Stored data
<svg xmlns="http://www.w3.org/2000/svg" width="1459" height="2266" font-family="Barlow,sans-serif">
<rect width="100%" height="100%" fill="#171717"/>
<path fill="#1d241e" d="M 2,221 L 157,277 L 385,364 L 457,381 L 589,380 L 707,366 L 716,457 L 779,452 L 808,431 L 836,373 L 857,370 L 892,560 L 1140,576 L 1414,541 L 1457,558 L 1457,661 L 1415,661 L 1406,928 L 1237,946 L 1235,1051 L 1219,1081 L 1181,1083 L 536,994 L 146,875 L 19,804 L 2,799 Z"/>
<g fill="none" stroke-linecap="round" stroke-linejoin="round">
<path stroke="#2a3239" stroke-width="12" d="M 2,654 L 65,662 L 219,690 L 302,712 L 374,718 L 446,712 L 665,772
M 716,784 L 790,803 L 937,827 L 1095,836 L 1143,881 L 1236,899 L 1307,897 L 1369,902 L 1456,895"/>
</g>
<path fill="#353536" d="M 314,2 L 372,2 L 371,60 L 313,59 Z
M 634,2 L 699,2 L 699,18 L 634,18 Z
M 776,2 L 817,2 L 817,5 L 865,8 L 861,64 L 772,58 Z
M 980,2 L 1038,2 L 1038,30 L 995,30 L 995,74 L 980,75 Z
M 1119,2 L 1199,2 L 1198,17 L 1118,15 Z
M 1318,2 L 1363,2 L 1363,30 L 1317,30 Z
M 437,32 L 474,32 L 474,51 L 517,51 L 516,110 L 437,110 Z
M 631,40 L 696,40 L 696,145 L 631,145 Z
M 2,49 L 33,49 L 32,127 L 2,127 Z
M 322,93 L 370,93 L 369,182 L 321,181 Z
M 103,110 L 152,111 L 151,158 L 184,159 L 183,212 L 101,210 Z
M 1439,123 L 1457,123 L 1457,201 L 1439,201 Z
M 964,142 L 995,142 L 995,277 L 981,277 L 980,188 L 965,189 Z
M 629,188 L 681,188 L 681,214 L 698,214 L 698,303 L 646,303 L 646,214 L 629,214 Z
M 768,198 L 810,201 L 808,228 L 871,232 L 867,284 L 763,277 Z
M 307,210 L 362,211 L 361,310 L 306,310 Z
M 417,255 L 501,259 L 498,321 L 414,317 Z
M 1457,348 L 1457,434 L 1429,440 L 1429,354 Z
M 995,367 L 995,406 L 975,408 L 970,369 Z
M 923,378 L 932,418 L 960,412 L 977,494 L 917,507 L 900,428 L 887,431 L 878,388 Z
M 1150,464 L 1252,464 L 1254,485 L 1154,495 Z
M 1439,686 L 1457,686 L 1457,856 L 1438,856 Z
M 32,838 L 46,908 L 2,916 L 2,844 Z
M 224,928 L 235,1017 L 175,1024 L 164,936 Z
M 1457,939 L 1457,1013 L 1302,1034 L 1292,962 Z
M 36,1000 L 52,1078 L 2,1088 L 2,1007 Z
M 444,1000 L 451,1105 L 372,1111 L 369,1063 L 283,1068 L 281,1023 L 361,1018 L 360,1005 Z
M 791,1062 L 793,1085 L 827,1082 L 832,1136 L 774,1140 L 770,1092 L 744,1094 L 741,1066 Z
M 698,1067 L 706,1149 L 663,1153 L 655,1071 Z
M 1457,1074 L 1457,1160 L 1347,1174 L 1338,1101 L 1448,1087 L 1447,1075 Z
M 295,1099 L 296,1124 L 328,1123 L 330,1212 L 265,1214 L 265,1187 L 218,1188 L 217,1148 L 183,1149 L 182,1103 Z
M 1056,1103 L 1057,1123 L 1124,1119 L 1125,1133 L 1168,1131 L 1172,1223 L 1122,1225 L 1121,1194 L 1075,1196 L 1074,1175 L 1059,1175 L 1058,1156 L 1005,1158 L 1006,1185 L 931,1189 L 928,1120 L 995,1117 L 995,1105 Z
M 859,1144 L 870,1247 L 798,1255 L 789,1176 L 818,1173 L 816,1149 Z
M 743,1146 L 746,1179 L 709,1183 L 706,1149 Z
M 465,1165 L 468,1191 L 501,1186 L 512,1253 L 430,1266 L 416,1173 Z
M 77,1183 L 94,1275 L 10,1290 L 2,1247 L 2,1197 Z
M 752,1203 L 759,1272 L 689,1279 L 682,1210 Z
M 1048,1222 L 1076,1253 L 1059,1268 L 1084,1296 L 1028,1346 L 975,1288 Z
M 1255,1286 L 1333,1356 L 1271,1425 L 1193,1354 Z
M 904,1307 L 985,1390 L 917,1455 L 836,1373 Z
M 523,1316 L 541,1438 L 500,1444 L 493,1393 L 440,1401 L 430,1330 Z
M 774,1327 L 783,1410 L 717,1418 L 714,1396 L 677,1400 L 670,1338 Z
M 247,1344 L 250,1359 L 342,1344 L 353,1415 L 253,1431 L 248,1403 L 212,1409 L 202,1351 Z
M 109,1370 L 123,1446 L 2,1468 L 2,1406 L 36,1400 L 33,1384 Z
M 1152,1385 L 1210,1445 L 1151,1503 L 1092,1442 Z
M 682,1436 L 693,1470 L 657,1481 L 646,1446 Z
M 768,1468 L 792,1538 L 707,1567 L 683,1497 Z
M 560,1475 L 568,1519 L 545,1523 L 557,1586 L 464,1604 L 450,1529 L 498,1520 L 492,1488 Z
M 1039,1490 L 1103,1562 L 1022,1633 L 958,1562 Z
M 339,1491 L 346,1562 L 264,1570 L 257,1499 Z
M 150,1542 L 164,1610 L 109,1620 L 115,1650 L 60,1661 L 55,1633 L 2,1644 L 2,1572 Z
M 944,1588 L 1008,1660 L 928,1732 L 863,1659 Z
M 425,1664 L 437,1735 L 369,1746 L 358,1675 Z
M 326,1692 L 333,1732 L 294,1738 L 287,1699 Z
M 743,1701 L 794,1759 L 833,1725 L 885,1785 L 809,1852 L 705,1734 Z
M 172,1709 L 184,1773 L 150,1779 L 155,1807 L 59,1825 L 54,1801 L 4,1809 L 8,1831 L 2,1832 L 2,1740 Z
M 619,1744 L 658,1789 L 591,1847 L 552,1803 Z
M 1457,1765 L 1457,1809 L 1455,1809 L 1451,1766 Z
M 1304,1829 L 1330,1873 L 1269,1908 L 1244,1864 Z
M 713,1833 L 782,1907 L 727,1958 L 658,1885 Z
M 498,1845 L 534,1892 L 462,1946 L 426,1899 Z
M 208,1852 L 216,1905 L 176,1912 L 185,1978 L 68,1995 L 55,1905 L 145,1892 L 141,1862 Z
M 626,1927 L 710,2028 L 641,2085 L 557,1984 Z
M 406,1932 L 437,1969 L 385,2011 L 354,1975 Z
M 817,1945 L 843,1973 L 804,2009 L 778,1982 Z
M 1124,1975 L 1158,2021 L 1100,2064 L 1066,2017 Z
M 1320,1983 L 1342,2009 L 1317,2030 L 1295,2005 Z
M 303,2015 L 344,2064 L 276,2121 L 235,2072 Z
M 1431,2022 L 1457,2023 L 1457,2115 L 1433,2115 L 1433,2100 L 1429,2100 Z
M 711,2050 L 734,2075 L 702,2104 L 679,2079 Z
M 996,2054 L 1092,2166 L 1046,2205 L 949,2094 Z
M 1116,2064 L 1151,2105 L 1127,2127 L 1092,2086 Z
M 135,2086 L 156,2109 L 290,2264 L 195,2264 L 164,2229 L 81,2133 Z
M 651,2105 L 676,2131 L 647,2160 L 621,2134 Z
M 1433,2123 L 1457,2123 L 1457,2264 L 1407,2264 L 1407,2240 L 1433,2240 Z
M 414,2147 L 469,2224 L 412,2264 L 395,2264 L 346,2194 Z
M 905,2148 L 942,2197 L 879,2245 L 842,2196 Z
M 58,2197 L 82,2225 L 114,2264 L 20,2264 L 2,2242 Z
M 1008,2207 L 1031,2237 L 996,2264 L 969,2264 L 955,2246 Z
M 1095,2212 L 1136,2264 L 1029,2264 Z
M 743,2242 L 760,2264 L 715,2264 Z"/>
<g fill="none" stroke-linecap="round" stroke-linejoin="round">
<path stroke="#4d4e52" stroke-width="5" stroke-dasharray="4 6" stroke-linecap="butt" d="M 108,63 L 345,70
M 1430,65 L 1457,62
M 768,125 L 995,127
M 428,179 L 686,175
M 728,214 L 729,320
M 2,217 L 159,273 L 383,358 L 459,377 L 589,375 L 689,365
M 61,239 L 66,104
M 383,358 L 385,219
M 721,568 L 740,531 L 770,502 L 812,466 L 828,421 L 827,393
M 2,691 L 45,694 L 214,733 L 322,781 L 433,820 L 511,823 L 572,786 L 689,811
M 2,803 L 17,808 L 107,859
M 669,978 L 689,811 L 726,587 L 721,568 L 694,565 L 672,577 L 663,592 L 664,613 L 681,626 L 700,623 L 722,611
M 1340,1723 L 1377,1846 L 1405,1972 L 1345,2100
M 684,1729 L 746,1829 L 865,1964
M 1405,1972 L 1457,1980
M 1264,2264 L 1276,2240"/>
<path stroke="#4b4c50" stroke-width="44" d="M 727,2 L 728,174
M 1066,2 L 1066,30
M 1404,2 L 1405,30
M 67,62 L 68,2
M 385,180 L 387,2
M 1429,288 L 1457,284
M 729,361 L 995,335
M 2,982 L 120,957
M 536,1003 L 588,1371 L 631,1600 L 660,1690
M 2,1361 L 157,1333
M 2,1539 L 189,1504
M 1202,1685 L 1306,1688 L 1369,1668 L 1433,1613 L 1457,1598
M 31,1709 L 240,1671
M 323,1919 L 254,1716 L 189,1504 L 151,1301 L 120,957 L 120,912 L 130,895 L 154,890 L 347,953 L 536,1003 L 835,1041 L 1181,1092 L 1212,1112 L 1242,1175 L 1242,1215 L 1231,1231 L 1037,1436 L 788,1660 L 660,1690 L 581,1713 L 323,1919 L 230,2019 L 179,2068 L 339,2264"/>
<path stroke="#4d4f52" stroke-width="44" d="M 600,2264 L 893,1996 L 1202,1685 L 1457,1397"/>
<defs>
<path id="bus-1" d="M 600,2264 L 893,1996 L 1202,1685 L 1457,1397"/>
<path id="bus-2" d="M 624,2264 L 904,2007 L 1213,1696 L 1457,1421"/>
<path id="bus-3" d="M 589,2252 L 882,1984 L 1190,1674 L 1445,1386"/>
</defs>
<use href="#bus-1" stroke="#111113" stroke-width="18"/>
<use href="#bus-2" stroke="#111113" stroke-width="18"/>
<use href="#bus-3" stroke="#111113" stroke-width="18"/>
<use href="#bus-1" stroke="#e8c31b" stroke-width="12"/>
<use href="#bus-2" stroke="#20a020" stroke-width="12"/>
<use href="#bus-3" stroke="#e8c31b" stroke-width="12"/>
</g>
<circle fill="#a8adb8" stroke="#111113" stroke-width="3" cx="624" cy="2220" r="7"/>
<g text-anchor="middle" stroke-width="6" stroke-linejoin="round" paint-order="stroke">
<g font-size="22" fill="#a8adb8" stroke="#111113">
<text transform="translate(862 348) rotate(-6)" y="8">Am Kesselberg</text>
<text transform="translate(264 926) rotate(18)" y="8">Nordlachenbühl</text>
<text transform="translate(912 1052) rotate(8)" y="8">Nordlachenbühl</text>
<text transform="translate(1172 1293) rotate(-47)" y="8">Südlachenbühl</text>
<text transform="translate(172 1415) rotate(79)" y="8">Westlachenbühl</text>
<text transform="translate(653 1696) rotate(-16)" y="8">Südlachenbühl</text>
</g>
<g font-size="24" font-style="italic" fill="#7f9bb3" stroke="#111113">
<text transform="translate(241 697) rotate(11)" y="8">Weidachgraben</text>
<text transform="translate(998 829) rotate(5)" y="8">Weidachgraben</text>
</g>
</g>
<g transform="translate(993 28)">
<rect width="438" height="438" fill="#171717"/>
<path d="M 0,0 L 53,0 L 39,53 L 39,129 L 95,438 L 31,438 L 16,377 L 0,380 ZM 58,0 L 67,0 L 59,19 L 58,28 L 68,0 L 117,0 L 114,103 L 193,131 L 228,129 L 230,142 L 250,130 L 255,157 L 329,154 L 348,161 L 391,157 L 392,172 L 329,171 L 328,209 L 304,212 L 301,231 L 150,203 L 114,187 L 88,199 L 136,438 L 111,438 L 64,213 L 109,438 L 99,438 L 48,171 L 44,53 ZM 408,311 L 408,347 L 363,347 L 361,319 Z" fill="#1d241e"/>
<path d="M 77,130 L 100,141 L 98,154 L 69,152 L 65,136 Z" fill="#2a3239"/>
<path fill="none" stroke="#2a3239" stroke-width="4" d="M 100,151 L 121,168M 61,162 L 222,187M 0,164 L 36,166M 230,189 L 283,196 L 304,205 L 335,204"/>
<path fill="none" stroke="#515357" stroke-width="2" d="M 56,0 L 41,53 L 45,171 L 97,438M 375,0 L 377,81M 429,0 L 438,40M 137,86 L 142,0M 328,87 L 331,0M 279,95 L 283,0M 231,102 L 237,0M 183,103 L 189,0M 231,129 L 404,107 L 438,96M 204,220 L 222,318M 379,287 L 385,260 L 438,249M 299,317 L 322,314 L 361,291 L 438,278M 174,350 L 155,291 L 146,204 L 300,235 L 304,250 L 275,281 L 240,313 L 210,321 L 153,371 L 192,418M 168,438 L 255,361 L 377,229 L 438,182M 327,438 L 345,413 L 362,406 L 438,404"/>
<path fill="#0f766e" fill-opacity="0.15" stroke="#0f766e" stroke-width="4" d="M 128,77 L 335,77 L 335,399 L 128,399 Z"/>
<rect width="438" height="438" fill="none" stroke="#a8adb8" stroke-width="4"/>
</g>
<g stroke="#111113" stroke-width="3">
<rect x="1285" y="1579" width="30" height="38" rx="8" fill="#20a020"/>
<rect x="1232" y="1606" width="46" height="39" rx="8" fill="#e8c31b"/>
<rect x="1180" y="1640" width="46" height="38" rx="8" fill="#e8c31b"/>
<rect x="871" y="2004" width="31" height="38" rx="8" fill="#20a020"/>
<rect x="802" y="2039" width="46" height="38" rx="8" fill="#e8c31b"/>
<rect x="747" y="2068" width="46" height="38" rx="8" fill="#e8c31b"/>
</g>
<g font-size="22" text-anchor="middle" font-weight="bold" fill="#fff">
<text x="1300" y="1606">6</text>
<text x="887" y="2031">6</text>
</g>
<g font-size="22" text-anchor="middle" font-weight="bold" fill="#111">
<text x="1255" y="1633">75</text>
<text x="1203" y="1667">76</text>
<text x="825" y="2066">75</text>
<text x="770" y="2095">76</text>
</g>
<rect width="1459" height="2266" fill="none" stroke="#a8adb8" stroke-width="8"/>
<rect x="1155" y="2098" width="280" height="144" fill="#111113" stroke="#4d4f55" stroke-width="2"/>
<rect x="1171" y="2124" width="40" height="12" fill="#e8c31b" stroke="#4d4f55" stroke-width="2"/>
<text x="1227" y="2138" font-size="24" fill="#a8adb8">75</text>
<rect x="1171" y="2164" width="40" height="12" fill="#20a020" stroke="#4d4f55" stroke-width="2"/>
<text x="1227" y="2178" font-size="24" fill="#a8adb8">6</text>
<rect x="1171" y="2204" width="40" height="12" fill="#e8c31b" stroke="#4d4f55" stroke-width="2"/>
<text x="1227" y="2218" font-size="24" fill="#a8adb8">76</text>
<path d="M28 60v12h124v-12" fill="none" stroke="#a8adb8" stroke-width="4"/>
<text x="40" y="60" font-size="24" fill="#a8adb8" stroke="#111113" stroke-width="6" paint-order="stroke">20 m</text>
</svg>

§ **YOUR GOAL**
Using the records above, set down exactly the lines from the one with "M 1039,1490 L" through the one with "M 728,214 L 729,320", inclusive, and nothing more.

§ **WRITTEN ANSWER**
M 1039,1490 L 1103,1562 L 1022,1633 L 958,1562 Z
M 339,1491 L 346,1562 L 264,1570 L 257,1499 Z
M 150,1542 L 164,1610 L 109,1620 L 115,1650 L 60,1661 L 55,1633 L 2,1644 L 2,1572 Z
M 944,1588 L 1008,1660 L 928,1732 L 863,1659 Z
M 425,1664 L 437,1735 L 369,1746 L 358,1675 Z
M 326,1692 L 333,1732 L 294,1738 L 287,1699 Z
M 743,1701 L 794,1759 L 833,1725 L 885,1785 L 809,1852 L 705,1734 Z
M 172,1709 L 184,1773 L 150,1779 L 155,1807 L 59,1825 L 54,1801 L 4,1809 L 8,1831 L 2,1832 L 2,1740 Z
M 619,1744 L 658,1789 L 591,1847 L 552,1803 Z
M 1457,1765 L 1457,1809 L 1455,1809 L 1451,1766 Z
M 1304,1829 L 1330,1873 L 1269,1908 L 1244,1864 Z
M 713,1833 L 782,1907 L 727,1958 L 658,1885 Z
M 498,1845 L 534,1892 L 462,1946 L 426,1899 Z
M 208,1852 L 216,1905 L 176,1912 L 185,1978 L 68,1995 L 55,1905 L 145,1892 L 141,1862 Z
M 626,1927 L 710,2028 L 641,2085 L 557,1984 Z
M 406,1932 L 437,1969 L 385,2011 L 354,1975 Z
M 817,1945 L 843,1973 L 804,2009 L 778,1982 Z
M 1124,1975 L 1158,2021 L 1100,2064 L 1066,2017 Z
M 1320,1983 L 1342,2009 L 1317,2030 L 1295,2005 Z
M 303,2015 L 344,2064 L 276,2121 L 235,2072 Z
M 1431,2022 L 1457,2023 L 1457,2115 L 1433,2115 L 1433,2100 L 1429,2100 Z
M 711,2050 L 734,2075 L 702,2104 L 679,2079 Z
M 996,2054 L 1092,2166 L 1046,2205 L 949,2094 Z
M 1116,2064 L 1151,2105 L 1127,2127 L 1092,2086 Z
M 135,2086 L 156,2109 L 290,2264 L 195,2264 L 164,2229 L 81,2133 Z
M 651,2105 L 676,2131 L 647,2160 L 621,2134 Z
M 1433,2123 L 1457,2123 L 1457,2264 L 1407,2264 L 1407,2240 L 1433,2240 Z
M 414,2147 L 469,2224 L 412,2264 L 395,2264 L 346,2194 Z
M 905,2148 L 942,2197 L 879,2245 L 842,2196 Z
M 58,2197 L 82,2225 L 114,2264 L 20,2264 L 2,2242 Z
M 1008,2207 L 1031,2237 L 996,2264 L 969,2264 L 955,2246 Z
M 1095,2212 L 1136,2264 L 1029,2264 Z
M 743,2242 L 760,2264 L 715,2264 Z"/>
<g fill="none" stroke-linecap="round" stroke-linejoin="round">
<path stroke="#4d4e52" stroke-width="5" stroke-dasharray="4 6" stroke-linecap="butt" d="M 108,63 L 345,70
M 1430,65 L 1457,62
M 768,125 L 995,127
M 428,179 L 686,175
M 728,214 L 729,320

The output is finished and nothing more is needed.